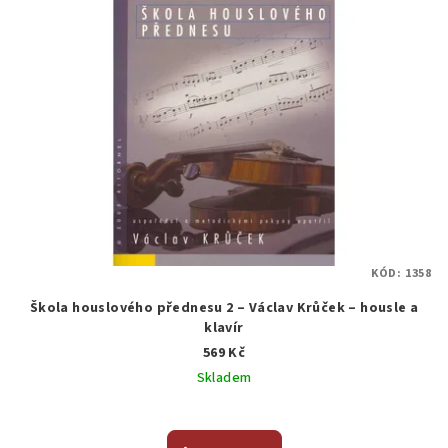
KÓD:
1358
Škola houslového přednesu 2 – Václav Krůček – housle a
klavír
569 Kč
Skladem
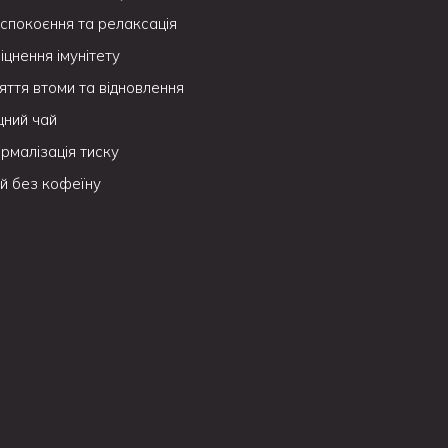
спокоєння та релаксація
іцнення імунітету
яття втоми та відновлення
цний чай
рмалізація тиску
й без кофеїну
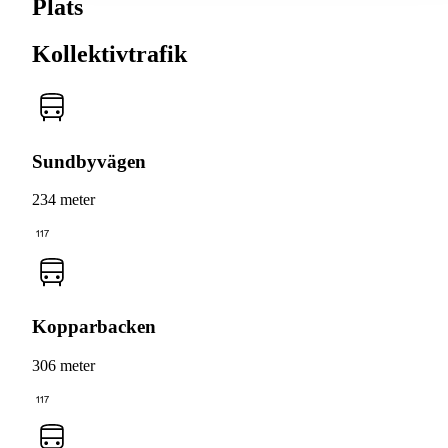
Plats
Kollektivtrafik
Sundbyvägen
234 meter
117
Kopparbacken
306 meter
117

=-=-=

▶ _TASK DIRECTIONS_
From the first line to the last, give the data again exactly, but without pictures.

▶ _EXERCISE RESPONSE_
KÓD:
1358
Škola houslového přednesu 2 – Václav Krůček – housle a
klavír
569 Kč
Skladem
спокоєння та релаксація
іцнення імунітету
яття втоми та відновлення
цний чай
рмалізація тиску
й без кофеїну
Plats
Kollektivtrafik
Sundbyvägen
234 meter
117
Kopparbacken
306 meter
117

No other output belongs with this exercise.